Got one more question from email. This is from Jonathan Lop from Eagle Capital Partners. I was curious if Stephen or Mike could talk about the potential of producing monomer in the U.S.? How much capacity, what products and what is the process to be able to do that?

Michael Smith

executive
#70

Well, at this time, that is not part of our approach. Well, obviously, it could be done. It would require a significant new greenfield plant to manufacture it. We believe that our position in our plant in Warrington in the U.K. to manufacturing monomer, given its capability, its strength, the precision that's required in order to do it, the significant investment that has been made in that site over time, makes it likely the best place for us to continue to expand our monomer capacity. But then as indicated, when we look at making derivatives, putting derivative capacity into regions outside of Europe. So it would be a significant investment in hurdle for anyone, including ourselves, to build a new greenfield monomer plant.
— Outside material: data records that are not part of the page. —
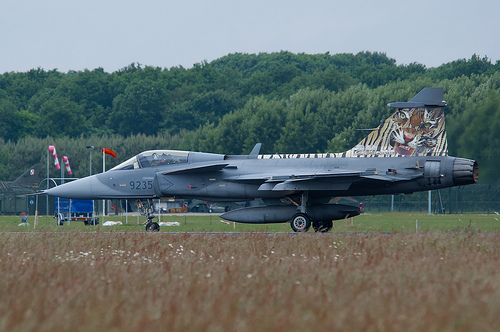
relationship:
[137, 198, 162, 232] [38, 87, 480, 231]
landing gear mounted on plane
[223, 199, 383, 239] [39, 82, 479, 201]
missles underneath plane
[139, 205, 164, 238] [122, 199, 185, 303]
landing gear and its assembly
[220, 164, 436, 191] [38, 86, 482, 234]
wing of  an jet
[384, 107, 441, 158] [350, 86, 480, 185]
tiger painted on tail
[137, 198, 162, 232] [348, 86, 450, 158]
landing gear has tail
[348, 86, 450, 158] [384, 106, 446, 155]
tail has tiger face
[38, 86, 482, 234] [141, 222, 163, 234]
jet has wheel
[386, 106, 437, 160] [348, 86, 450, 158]
tiger painted on tail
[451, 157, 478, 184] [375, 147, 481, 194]
nozzle of a jet engine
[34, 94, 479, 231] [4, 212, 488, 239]
jet on runway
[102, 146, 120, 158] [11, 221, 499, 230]
windsock on runway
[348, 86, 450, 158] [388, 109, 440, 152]
tail with image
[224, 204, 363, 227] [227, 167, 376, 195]
tank under wing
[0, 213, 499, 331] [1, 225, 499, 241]
grass along runway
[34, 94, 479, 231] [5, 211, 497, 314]
jet in grass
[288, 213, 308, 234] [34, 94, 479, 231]
wheel of jet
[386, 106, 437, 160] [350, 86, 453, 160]
tiger on tail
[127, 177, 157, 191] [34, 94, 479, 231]
number on jet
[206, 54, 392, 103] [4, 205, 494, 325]
tree behind field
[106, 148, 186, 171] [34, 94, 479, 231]
cockpit of jet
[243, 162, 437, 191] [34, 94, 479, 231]
wing of jet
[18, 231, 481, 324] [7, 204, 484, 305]
grass on field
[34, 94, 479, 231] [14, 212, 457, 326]
jet in field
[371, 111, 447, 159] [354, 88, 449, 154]
image on tail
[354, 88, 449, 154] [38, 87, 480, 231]
tail of plane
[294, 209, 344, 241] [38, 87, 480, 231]
landing gear of plane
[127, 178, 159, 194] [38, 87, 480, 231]
numbers on side of plane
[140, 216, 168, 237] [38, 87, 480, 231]
landing gear on plane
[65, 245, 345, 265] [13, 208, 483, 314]
flowers in field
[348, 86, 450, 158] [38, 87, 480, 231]
tail of plane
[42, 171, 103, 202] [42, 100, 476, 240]
nose of plane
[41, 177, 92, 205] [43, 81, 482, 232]
nosecone of jet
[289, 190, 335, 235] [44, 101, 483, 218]
landing gear of jet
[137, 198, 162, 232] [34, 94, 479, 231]
landing gear of jet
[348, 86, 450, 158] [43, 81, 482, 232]
tail of jet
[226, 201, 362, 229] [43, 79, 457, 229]
bomb of fighter jet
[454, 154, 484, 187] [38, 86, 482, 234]
tail thruster of jet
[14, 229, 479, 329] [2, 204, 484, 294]
bush in field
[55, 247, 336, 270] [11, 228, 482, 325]
flowers in bushes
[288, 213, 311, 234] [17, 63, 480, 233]
wheel on jet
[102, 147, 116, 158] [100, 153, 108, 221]
windsock on pole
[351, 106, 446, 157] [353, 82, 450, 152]
image on tail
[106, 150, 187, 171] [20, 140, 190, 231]
cockpit on front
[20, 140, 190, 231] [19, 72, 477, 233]
front of plane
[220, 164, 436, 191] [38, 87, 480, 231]
wing on plane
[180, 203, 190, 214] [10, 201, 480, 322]
barrel on ground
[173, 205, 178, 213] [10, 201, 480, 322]
barrel on ground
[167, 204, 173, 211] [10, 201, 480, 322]
barrel on ground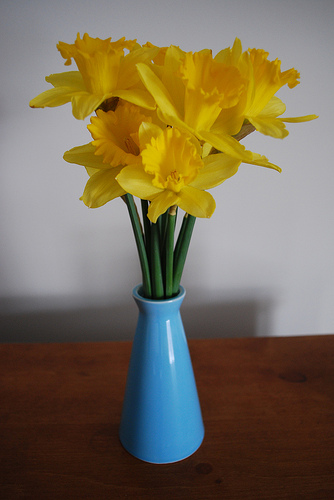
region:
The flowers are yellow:
[75, 36, 279, 187]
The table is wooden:
[220, 407, 328, 483]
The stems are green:
[116, 181, 206, 279]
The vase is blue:
[135, 309, 200, 494]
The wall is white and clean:
[252, 200, 314, 268]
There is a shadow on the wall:
[178, 254, 291, 381]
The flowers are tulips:
[67, 30, 264, 175]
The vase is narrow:
[98, 257, 205, 482]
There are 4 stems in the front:
[116, 184, 208, 301]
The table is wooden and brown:
[36, 393, 97, 468]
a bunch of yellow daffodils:
[20, 22, 321, 270]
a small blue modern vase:
[103, 272, 206, 470]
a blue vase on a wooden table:
[13, 278, 330, 471]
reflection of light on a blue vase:
[157, 308, 181, 372]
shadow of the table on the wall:
[0, 284, 285, 354]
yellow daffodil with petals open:
[126, 118, 235, 223]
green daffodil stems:
[122, 210, 199, 296]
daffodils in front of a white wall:
[26, 16, 324, 312]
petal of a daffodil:
[62, 139, 111, 170]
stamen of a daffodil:
[106, 125, 138, 157]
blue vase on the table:
[112, 269, 210, 480]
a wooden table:
[11, 363, 92, 480]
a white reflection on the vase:
[156, 311, 178, 378]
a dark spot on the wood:
[188, 455, 222, 486]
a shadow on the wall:
[2, 273, 280, 351]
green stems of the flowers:
[114, 187, 198, 293]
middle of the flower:
[145, 150, 199, 220]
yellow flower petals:
[84, 121, 233, 217]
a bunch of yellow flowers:
[31, 13, 308, 246]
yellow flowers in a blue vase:
[21, 28, 327, 467]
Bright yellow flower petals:
[39, 20, 142, 108]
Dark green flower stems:
[135, 225, 181, 283]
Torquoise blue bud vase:
[130, 284, 210, 457]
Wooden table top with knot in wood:
[230, 366, 316, 467]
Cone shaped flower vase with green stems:
[107, 274, 222, 472]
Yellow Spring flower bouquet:
[31, 17, 323, 226]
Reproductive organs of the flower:
[167, 165, 184, 189]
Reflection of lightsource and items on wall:
[142, 308, 178, 378]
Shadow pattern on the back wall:
[73, 274, 269, 334]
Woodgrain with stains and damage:
[38, 382, 108, 489]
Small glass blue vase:
[117, 290, 210, 463]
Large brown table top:
[9, 349, 106, 397]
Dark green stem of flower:
[134, 222, 157, 296]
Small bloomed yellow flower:
[117, 135, 234, 211]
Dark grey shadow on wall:
[198, 292, 276, 330]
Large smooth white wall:
[285, 231, 319, 291]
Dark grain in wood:
[271, 366, 311, 391]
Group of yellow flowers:
[80, 48, 237, 204]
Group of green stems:
[129, 217, 195, 297]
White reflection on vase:
[163, 316, 180, 375]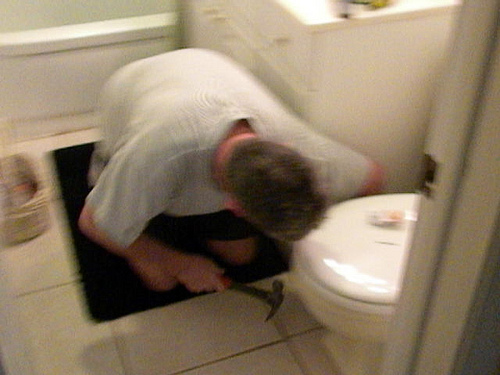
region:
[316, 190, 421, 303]
white plastic toilet lid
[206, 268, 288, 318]
red and black hammer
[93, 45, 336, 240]
grey cotton tee shirt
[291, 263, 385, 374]
white ceramic toilet bowl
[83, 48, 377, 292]
man fixing broken toilet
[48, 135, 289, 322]
black plush bathroom mat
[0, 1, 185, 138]
white ceramic bath tub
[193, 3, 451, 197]
white wood bathroom cabinet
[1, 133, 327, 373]
white tiles on bathroom floor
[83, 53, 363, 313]
man kneeling on bathroom floor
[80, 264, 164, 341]
the mat is black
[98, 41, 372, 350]
the man is bending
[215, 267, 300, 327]
the hammer has red handle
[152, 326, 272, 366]
the tiles are white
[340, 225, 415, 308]
the lid is closed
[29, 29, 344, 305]
the guy is making repairs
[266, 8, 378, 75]
the drwers are closed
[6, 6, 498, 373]
the room is the bathroom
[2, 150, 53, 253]
the basket is on the ground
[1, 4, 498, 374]
the bathroom is dimly lit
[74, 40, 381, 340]
man kneeling on floor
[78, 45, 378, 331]
man holding a hammer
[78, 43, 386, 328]
man kneeling on black rug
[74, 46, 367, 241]
white shirt on man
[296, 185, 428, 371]
white toilet in bathroom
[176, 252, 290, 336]
hand holding hammer with orange handle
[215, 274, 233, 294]
orange handle on hammer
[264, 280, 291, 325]
head of hammer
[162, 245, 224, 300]
right hand of man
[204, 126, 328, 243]
head of man kneeling on floor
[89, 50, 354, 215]
man is bending over next to toilet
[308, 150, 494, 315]
toilet is white with seat down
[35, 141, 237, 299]
man is kneeling on black rug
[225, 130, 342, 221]
man has brown hair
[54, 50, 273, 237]
man is wearing grey shirt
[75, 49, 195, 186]
man is wearing khaki pants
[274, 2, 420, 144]
white lavatory is next to man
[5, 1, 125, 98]
white bathtub is behind man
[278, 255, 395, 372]
body of toilet is off white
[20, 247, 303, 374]
white tiles on bathroom floor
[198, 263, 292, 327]
Person is holding hammer in hand.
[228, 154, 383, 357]
Person is bending over near toilet.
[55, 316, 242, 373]
Large white tiles on bathroom floor.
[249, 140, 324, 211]
Person has dark hair.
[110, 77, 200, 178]
Person wearing t-shirt.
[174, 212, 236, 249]
Person wearing black shorts.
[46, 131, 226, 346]
Black bathmat on floor.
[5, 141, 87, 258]
White basket sitting on floor.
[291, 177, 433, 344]
Toilet is white in color.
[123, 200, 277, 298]
Person is kneeling on ground.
And so clearly, for us, we believe the strategy to take the derivatives outside of the U.K. is the right one and keep the monomer production there.

Daniel Gallagher

executive
#71

Thanks for that answer, Mike. This is Dan again. We don't have any more questions at this time. We've run a little bit over. We want to thank everyone, especially those that held on with us this extra 4 or 5 minutes. Thank you for taking your time out of your day. The next webinar will be in a couple of weeks covering industrial specialties and oilfield. We look forward to seeing you or hearing from you at that time. And have a great rest of the day, and have a great weekend.

Operator

operator
#72

Thank you. That does conclude today's teleconference. You may disconnect your lines at this time, and have a wonderful day. We thank you for your participation today.